PASSAGE PROVIDED |

══════════

MIT/Amsterdam Institute for Advanced Metropolitan Solutions

There's a fleet of autonomous, shape-shifting robotic boats -- "roboats" -- in a 4-foot-deep swimming pool in Amsterdam. They aren't practicing their backstroke, but rather a new way of navigating the city's winding canal systems as part of an ongoing project between MIT and the Amsterdam Institute for Advanced Metropolitan Solutions, aka the AMS Institute. 

Researchers have equipped the roboats with sensors, GPS setups, cameras, thrusters, microcontrollers and the ability to latch onto each other -- allowing them to Tetris themselves into efficient configurations while avoiding collision. 

MIT/Amsterdam Institute for Advanced Metropolitan Solutions

"We've enabled the roboats to now make and break connections with other roboats, with hopes of moving activities on the streets of Amsterdam to the water," MIT professor Daniela Rus said in a statement.

══════════

WHAT THIS EXERCISE ASKS |
• A. Answer these questions about the roboat article:
(i) How deep is the swimming pool in Amsterdam where the roboats are kept?
(ii) What ability lets the roboats arrange themselves into efficient configurations?
(iii) Who made the statement about moving activities from the streets of Amsterdam to the water?
• B. Can you carry on the roboat article from its last sentence?

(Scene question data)
══════════

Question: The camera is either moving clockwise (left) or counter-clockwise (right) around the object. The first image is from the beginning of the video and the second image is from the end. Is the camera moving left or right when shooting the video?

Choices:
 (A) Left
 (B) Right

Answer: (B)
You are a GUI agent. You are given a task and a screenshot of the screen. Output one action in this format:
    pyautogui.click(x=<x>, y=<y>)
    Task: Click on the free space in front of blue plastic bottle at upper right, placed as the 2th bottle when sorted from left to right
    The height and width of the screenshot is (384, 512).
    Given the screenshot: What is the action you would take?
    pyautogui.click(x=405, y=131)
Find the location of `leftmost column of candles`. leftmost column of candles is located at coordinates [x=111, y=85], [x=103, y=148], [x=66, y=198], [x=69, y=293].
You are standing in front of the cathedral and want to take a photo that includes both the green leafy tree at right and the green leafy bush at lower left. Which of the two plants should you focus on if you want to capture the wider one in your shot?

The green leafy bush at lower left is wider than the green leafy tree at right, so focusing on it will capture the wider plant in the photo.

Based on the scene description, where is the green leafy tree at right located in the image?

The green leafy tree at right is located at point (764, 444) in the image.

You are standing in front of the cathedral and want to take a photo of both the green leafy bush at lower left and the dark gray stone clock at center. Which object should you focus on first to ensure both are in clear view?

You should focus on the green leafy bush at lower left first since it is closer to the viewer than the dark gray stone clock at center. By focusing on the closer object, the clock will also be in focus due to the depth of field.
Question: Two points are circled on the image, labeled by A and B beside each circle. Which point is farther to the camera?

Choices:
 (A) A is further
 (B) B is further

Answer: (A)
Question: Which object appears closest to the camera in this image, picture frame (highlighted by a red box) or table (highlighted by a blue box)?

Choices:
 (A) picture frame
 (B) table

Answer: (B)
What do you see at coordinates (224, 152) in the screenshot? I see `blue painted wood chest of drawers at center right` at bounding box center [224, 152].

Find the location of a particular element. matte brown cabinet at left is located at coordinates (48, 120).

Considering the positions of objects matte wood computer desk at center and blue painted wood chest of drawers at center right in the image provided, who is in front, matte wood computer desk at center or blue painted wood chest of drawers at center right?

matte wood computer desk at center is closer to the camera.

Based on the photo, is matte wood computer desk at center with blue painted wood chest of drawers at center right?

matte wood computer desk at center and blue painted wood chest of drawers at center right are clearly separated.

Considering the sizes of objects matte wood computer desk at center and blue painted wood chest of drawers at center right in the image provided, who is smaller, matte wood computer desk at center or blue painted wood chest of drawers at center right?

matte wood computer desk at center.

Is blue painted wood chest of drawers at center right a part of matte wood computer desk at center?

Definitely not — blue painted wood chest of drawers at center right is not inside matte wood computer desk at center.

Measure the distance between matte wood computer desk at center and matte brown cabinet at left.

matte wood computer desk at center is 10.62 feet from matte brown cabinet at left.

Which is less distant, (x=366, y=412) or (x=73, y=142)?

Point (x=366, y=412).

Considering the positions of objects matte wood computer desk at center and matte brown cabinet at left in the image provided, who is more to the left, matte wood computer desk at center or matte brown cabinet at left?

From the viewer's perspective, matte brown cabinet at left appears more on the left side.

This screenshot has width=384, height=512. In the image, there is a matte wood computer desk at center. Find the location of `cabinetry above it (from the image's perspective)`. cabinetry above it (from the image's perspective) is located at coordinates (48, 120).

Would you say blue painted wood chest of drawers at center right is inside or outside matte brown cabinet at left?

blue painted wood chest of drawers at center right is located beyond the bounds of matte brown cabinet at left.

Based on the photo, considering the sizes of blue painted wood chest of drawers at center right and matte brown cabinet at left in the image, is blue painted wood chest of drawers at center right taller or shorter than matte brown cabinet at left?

══════════

WRITTEN RESPONSES |
• A.
(i) 4 feet
(ii) The ability to latch onto each other
(iii) MIT professor Daniela Rus

• B.
The roboats could form pop-up bridges over the canal if people or things need to get to the other side, Rus added, or pop-up platforms to host food and flower markets through the city.

MIT/Amsterdam Institute for Advanced Metropolitan Solutions

The researchers' goal next year is to create a bridge across a 60-meter canal in the city's center, which they say would be the world's first bridge comprised of an autonomous fleet.